There is no simple answer to your question. It depends on what you are trying to do. If you want high speed, then you want to use very light ammo and your bands do not need to have a heavy draw. If you want lots of power (in terms of joules or foot pounds of energy), then you want to use heavier ammo and bands with a heavier draw. For target work, you want something more in the middle. For hunting, the requirements are yet different again. For some information, you can check here:

http://slingshotforu...nce-1-tapering/

For good suggestions on flatbands, try this:

http://www.slingshot.../band_calc.html

You can get a pretty good idea by looking at what folks have been using in the Speed Freaks and Power Rangers competitions:

http://slingshotforu...s-ssf-300-club/

http://slingshotforu...-power-rangers/

For hunting, you might check out the following:

http://slingshotforu...hunting-setups/

and just peruse the hunting threads to see what folks are using.

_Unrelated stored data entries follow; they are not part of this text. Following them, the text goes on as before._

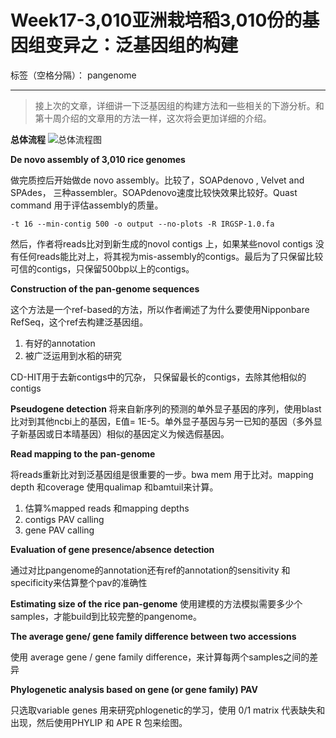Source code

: # Week17-3,010亚洲栽培稻3,010份的基因组变异之：泛基因组的构建

标签（空格分隔）： pangenome

---

> 接上次的文章，详细讲一下泛基因组的构建方法和一些相关的下游分析。和第十周介绍的文章用的方法一样，这次将会更加详细的介绍。

**总体流程**
![总体流程图][1]


**De novo assembly of 3,010 rice genomes**

做完质控后开始做de novo assembly。比较了，SOAPdenovo , Velvet and SPAdes， 三种assembler。SOAPdenovo速度比较快效果比较好。Quast command 用于评估assembly的质量。

```
-t 16 --min-contig 500 -o output --no-plots -R IRGSP-1.0.fa
```
然后，作者将reads比对到新生成的novol contigs 上，如果某些novol contigs 没有任何reads能比对上，将其视为mis-assembly的contigs。最后为了只保留比较可信的contigs，只保留500bp以上的contigs。

**Construction of the pan-genome sequences** 

这个方法是一个ref-based的方法，所以作者阐述了为什么要使用Nipponbare RefSeq，这个ref去构建泛基因组。

 1. 有好的annotation
 2. 被广泛运用到水稻的研究

CD-HIT用于去新contigs中的冗杂， 只保留最长的contigs，去除其他相似的contigs


 **Pseudogene detection**
将来自新序列的预测的单外显子基因的序列，使用blast 比对到其他ncbi上的基因，E值= 1E-5。单外显子基因与另一已知的基因（多外显子新基因或日本晴基因）相似的基因定义为候选假基因。 


**Read mapping to the pan-genome**

将reads重新比对到泛基因组是很重要的一步。bwa mem 用于比对。mapping depth 和coverage 使用qualimap 和bamtuil来计算。

 1. 估算%mapped reads 和mapping depths
 2. contigs PAV calling
 3. gene PAV calling
 
**Evaluation of gene presence/absence detection**

通过对比pangenome的annotation还有ref的annotation的sensitivity 和specificity来估算整个pav的准确性


**Estimating size of the rice pan-genome**
使用建模的方法模拟需要多少个samples，才能build到比较完整的pangenome。

**The average gene/ gene family difference between two accessions**

使用 average gene / gene family difference，来计算每两个samples之间的差异

**Phylogenetic analysis based on gene (or gene family) PAV**

只选取variable genes 用来研究phlogenetic的学习，使用 0/1 matrix 代表缺失和出现，然后使用PHYLIP 和 APE R 包来绘图。






  [1]: http://static.zybuluo.com/lakesea/2u32fhtpofx80go8r7ruq3xw/1.PNG
  [2]: http://static.zybuluo.com/lakesea/5et946hn54rvjpnwmtaxw9j1/2.PNG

For frames, you might well begin by just making your own from a tree fork. Or there are lots of patterns on the forum if you want to try your hand at a board cut. If you are determined to buy something ready made, check out the Vendors forum and the folks there will be happy to make recommendations for you.

Cheers ..... Charles


----------



## Imperial (Feb 9, 2011)

... ... ... its the indian, not the arrow


----------



## BILL CARSON (Jun 2, 2013)

thank you charles & imperial,,i guess i would want it for hunting.which would be the great hunting slingshot?


----------



## Imperial (Feb 9, 2011)

your asking the unanswerable. its all a personal preferance. some like

hammer grip style, some like gangster side shooters, some like 4 bands of tbg,

some like 2 bands of tbb, some like looped tubes, some like psuedo tapered.

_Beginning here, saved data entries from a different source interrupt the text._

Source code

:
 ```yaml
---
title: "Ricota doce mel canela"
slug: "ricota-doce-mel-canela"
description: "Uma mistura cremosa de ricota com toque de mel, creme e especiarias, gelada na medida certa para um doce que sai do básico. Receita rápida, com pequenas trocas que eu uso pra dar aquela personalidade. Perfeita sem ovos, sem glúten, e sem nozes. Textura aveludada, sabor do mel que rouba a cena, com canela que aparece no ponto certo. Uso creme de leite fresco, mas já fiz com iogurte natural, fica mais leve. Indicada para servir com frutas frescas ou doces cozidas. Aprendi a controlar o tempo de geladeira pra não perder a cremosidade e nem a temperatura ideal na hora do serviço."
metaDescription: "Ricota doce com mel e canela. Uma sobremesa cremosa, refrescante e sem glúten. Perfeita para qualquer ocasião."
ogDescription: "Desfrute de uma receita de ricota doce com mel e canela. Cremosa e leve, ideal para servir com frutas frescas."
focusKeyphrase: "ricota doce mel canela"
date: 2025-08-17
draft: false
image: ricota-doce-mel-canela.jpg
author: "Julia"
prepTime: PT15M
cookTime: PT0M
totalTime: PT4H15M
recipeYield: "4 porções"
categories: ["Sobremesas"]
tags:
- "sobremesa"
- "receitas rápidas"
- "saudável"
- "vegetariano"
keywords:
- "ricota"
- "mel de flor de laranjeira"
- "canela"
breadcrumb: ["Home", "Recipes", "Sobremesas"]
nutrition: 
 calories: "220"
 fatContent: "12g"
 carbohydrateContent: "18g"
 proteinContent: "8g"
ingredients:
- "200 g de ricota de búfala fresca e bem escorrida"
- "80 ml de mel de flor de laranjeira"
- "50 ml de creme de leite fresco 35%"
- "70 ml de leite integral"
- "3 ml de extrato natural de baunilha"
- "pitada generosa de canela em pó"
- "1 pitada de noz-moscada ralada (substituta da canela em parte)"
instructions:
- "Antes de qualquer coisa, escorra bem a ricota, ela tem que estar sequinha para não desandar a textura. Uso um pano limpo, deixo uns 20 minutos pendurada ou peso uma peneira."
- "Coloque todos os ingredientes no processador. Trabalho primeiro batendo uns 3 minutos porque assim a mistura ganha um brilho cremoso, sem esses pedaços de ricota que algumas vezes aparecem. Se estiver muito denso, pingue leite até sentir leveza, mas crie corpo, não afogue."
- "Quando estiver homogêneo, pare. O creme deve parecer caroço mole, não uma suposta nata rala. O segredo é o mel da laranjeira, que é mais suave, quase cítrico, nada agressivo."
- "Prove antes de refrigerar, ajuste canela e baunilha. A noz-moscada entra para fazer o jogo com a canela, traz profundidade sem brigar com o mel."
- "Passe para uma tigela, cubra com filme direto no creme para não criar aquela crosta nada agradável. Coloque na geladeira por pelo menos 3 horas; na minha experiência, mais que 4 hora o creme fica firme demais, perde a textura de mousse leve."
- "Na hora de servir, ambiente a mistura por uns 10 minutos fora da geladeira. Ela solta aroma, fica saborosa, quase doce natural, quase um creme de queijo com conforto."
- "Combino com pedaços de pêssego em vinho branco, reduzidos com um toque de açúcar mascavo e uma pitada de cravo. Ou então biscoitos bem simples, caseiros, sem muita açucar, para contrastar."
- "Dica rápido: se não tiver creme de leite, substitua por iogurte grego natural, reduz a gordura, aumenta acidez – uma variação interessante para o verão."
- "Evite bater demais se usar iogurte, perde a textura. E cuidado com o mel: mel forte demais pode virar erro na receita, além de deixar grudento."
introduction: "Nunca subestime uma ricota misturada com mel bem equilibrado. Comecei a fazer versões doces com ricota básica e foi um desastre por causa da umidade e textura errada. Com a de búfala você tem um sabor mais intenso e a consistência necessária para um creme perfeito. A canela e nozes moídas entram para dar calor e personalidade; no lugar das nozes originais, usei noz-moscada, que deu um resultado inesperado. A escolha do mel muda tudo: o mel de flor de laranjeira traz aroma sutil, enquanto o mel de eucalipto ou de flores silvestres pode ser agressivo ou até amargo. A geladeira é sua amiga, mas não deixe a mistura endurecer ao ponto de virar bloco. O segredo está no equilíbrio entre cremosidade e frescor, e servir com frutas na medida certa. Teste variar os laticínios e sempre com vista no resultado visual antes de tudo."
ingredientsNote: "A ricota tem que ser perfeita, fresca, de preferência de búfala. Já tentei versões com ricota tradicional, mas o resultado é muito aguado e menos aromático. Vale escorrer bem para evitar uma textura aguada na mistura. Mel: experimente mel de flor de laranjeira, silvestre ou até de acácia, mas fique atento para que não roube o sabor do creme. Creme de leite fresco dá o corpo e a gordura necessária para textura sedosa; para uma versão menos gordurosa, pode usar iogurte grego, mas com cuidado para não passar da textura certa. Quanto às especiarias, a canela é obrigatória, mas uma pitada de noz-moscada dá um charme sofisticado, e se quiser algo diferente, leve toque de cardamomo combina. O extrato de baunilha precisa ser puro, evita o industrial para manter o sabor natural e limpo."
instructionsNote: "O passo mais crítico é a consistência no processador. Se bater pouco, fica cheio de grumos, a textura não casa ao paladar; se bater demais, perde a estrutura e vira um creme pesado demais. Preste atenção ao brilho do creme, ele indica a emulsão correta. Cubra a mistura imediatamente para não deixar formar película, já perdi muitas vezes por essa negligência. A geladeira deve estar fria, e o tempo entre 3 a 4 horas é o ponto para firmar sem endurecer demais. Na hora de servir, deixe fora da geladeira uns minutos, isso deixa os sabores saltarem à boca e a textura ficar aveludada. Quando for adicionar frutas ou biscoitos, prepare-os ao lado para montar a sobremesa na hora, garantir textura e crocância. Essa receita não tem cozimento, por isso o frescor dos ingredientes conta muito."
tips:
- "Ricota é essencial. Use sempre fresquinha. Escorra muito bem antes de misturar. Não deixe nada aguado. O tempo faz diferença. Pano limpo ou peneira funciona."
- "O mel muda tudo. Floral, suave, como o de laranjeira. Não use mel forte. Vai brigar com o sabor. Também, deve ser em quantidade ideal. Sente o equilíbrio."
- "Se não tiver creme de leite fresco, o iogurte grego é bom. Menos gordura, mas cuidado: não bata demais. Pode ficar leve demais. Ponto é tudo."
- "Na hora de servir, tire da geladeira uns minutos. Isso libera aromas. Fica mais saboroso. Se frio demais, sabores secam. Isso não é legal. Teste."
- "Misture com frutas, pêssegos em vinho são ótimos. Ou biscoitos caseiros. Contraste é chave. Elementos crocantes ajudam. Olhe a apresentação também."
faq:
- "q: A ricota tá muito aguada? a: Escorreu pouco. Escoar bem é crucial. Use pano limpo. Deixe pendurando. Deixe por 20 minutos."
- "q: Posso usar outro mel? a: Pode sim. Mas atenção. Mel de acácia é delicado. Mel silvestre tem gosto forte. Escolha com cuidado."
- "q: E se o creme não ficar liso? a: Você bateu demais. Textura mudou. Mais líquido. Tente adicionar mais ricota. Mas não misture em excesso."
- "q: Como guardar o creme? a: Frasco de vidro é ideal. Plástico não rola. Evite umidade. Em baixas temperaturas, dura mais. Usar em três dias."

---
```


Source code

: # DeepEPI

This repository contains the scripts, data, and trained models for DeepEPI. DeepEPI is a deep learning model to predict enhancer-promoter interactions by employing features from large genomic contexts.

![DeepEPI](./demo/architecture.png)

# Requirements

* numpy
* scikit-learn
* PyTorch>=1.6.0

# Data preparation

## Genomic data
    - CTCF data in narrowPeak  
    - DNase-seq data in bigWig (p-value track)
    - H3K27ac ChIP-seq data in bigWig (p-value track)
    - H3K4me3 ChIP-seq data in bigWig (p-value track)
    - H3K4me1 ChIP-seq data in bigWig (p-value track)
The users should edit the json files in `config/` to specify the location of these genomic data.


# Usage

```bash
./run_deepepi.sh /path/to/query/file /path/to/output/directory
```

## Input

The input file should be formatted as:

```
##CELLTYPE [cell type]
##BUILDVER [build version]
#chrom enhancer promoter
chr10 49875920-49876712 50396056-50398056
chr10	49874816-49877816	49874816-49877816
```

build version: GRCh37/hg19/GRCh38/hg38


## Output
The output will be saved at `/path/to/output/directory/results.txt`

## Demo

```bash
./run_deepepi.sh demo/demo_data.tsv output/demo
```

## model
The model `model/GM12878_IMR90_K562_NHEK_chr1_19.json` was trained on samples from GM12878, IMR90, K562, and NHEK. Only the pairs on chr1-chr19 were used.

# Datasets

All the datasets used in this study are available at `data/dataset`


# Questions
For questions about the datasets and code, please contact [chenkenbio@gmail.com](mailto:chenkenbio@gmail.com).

familiearize yourself with any style of slingshot and go from there.


----------



## ash (Apr 23, 2013)

Since you're starting from scratch, there are no existing preferences to cater to. You're a clean slate.

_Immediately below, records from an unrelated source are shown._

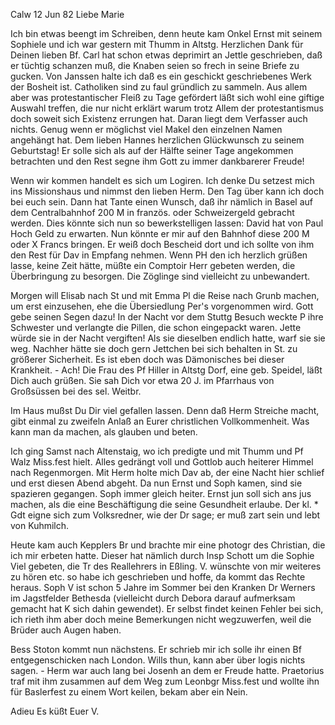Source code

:  Calw 12 Jun 82
Liebe Marie

Ich bin etwas beengt im Schreiben, denn heute kam Onkel Ernst mit seinem Sophiele und ich war gestern mit Thumm in Altstg. Herzlichen Dank für Deinen lieben Bf. Carl hat schon etwas deprimirt an Jettle geschrieben, daß er tüchtig schanzen muß, die Knaben seien so frech in seine Briefe zu gucken. 
Von Janssen halte ich daß es ein geschickt geschriebenes Werk der Bosheit ist. Catholiken sind zu faul gründlich zu sammeln. Aus allem aber was protestantischer Fleiß zu Tage gefördert läßt sich wohl eine giftige Auswahl treffen, die nur nicht erklärt warum trotz Allem der protestantismus doch soweit sich Existenz errungen hat. Daran liegt dem Verfasser auch nichts. Genug wenn er möglichst viel Makel den einzelnen Namen angehängt hat. 
Dem lieben Hannes herzlichen Glückwunsch zu seinem Geburtstag! Er solle sich als auf der Hälfte seiner Tage angekommen betrachten und den Rest segne ihm Gott zu immer dankbarerer Freude!

Wenn wir kommen handelt es sich um Logiren. Ich denke Du setzest mich ins Missionshaus und nimmst den lieben Herm. Den Tag über kann ich doch bei euch sein. Dann hat Tante einen Wunsch, daß ihr nämlich in Basel auf dem Centralbahnhof 200 M in französ. oder Schweizergeld gebracht werden. Dies könnte sich nun so bewerkstelligen lassen: David hat von Paul Hoch Geld zu erwarten. Nun könnte er mir auf den Bahnhof diese 200 M oder X Francs bringen. Er weiß doch Bescheid dort und ich sollte von ihm den Rest für Dav in Empfang nehmen. Wenn PH den ich herzlich grüßen lasse, keine Zeit hätte, müßte ein Comptoir Herr gebeten werden, die Überbringung zu besorgen. Die Zöglinge sind vielleicht zu unbewandert.

Morgen will Elisab nach St und mit Emma Pl die Reise nach Grunb machen, um erst einzusehen, ehe die Übersiedlung Per's vorgenommen wird. Gott gebe seinen Segen dazu! In der Nacht vor dem Stuttg Besuch weckte P ihre Schwester und verlangte die Pillen, die schon eingepackt waren. Jette würde sie in der Nacht vergiften! Als sie dieselben endlich hatte, warf sie sie weg. Nachher hätte sie doch gern Jettchen bei sich behalten in St. zu größerer Sicherheit. Es ist eben doch was Dämonisches bei dieser Krankheit. - Ach! Die Frau des Pf Hiller in Altstg Dorf, eine geb. Speidel, läßt Dich auch grüßen. Sie sah Dich vor etwa 20 J. im Pfarrhaus von Großsüssen bei des sel. Weitbr.

Im Haus mußst Du Dir viel gefallen lassen. Denn daß Herm Streiche macht, gibt einmal zu zweifeln Anlaß an Eurer christlichen Vollkommenheit. Was kann man da machen, als glauben und beten.

Ich ging Samst nach Altenstaig, wo ich predigte und mit Thumm und Pf Walz Miss.fest hielt. Alles gedrängt voll und Gottlob auch heiterer Himmel nach Regenmorgen. Mit Herm holte mich Dav ab, der eine Nacht hier schlief und erst diesen Abend abgeht. Da nun Ernst und Soph kamen, sind sie spazieren gegangen. Soph immer gleich heiter. Ernst jun soll sich ans jus machen, als die eine Beschäftigung die seine Gesundheit erlaube. Der kl. <Otto>* Gdt eigne sich zum Volksredner, wie der Dr sage; er muß zart sein und lebt von Kuhmilch.

Heute kam auch Kepplers Br und brachte mir eine photogr des Christian, die ich mir erbeten hatte. Dieser hat nämlich durch Insp Schott um die Sophie Viel gebeten, die Tr des Reallehrers in Eßling. V. wünschte von mir weiteres zu hören etc. so habe ich geschrieben und hoffe, da kommt das Rechte heraus. Soph V ist schon 5 Jahre im Sommer bei den Kranken Dr Werners im Jagstfelder Bethesda (vielleicht durch Debora darauf aufmerksam gemacht hat K sich dahin gewendet). Er selbst findet keinen Fehler bei sich, ich rieth ihm aber doch meine Bemerkungen nicht wegzuwerfen, weil die Brüder auch Augen haben.

Bess Stoton kommt nun nächstens. Er schrieb mir ich solle ihr einen Bf entgegenschicken nach London. Wills thun, kann aber über logis nichts sagen. - Herm war auch lang bei Josenh an dem er Freude hatte. Praetorius traf mit ihm zusammen auf dem Weg zum Leonbgr Miss.fest und wollte ihn für Baslerfest zu einem Wort keilen, bekam aber ein Nein.

Adieu Es küßt
 Euer V.
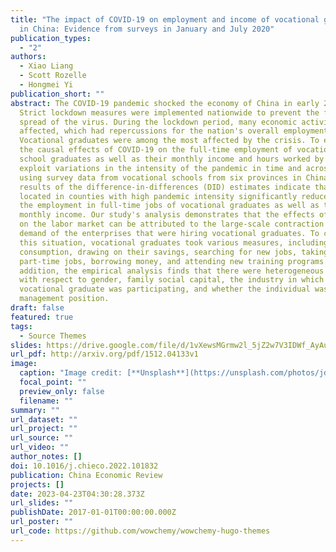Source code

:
```yaml
---
title: "The impact of COVID-19 on employment and income of vocational graduates
  in China: Evidence from surveys in January and July 2020"
publication_types:
  - "2"
authors:
  - Xiao Liang
  - Scott Rozelle
  - Hongmei Yi
publication_short: ""
abstract: The COVID-19 pandemic shocked the economy of China in early 2020.
  Strict lockdown measures were implemented nationwide to prevent the further
  spread of the virus. During the lockdown period, many economic activities were
  affected, which had repercussions for the nation's overall employment.
  Vocational graduates were among the most affected by the crisis. To estimate
  the causal effects of COVID-19 on the full-time employment of vocational high
  school graduates as well as their monthly income and hours worked by week, we
  exploit variations in the intensity of the pandemic in time and across space
  using survey data from vocational schools from six provinces in China. The
  results of the difference-in-differences (DID) estimates indicate that being
  located in counties with high pandemic intensity significantly reduced both
  the employment in full-time jobs of vocational graduates as well as their
  monthly income. Our study's analysis demonstrates that the effects of COVID-19
  on the labor market can be attributed to the large-scale contraction of labor
  demand of the enterprises that were hiring vocational graduates. To cope with
  this situation, vocational graduates took various measures, including reducing
  consumption, drawing on their savings, searching for new jobs, taking on
  part-time jobs, borrowing money, and attending new training programs. In
  addition, the empirical analysis finds that there were heterogeneous effects
  with respect to gender, family social capital, the industry in which the
  vocational graduate was participating, and whether the individual was in a
  management position.
draft: false
featured: true
tags:
  - Source Themes
slides: https://drive.google.com/file/d/1vXewsMGrmw2l_5jZ2w7V3IDWf_AyAu9a/view?usp=sharing
url_pdf: http://arxiv.org/pdf/1512.04133v1
image:
  caption: "Image credit: [**Unsplash**](https://unsplash.com/photos/jdD8gXaTZsc)"
  focal_point: ""
  preview_only: false
  filename: ""
summary: ""
url_dataset: ""
url_project: ""
url_source: ""
url_video: ""
author_notes: []
doi: 10.1016/j.chieco.2022.101832
publication: China Economic Review
projects: []
date: 2023-04-23T04:30:28.373Z
url_slides: ""
publishDate: 2017-01-01T00:00:00.000Z
url_poster: ""
url_code: https://github.com/wowchemy/wowchemy-hugo-themes
---
```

I'd look at a polymer Pocket Predator: http://pocketpredator.com/two.html Probably the Ranger. Check out some of their videos to see how each model is held and used.


----------



## SHTF Slingshots (Feb 4, 2013)

Find what you like to shoot with, hammer grip, finger grip, OTT or TTF, PFS or longer forks.
Het these things then consider size, strength, and bands.
You'll find something int the end.


----------



## harpersgrace (Jan 28, 2010)

There really is no best, a forked stick may be all you need or a top of the line custom its up to you.


----------



## treefork (Feb 1, 2010)

Check the vendors section. Pick one you like. PM the vendor and he will band you up according to your needs.


----------



## Nicholson (Sep 25, 2012)

I have never suggested this before, nor have I tried it, but some linatex bands from flatband are supposed to last longer and will work well with heavy ammo. that is a good combination to get used to your slingshot and to be well practiced for the kill shots. I think I'm gonna shoot flatband a pm for a set now


----------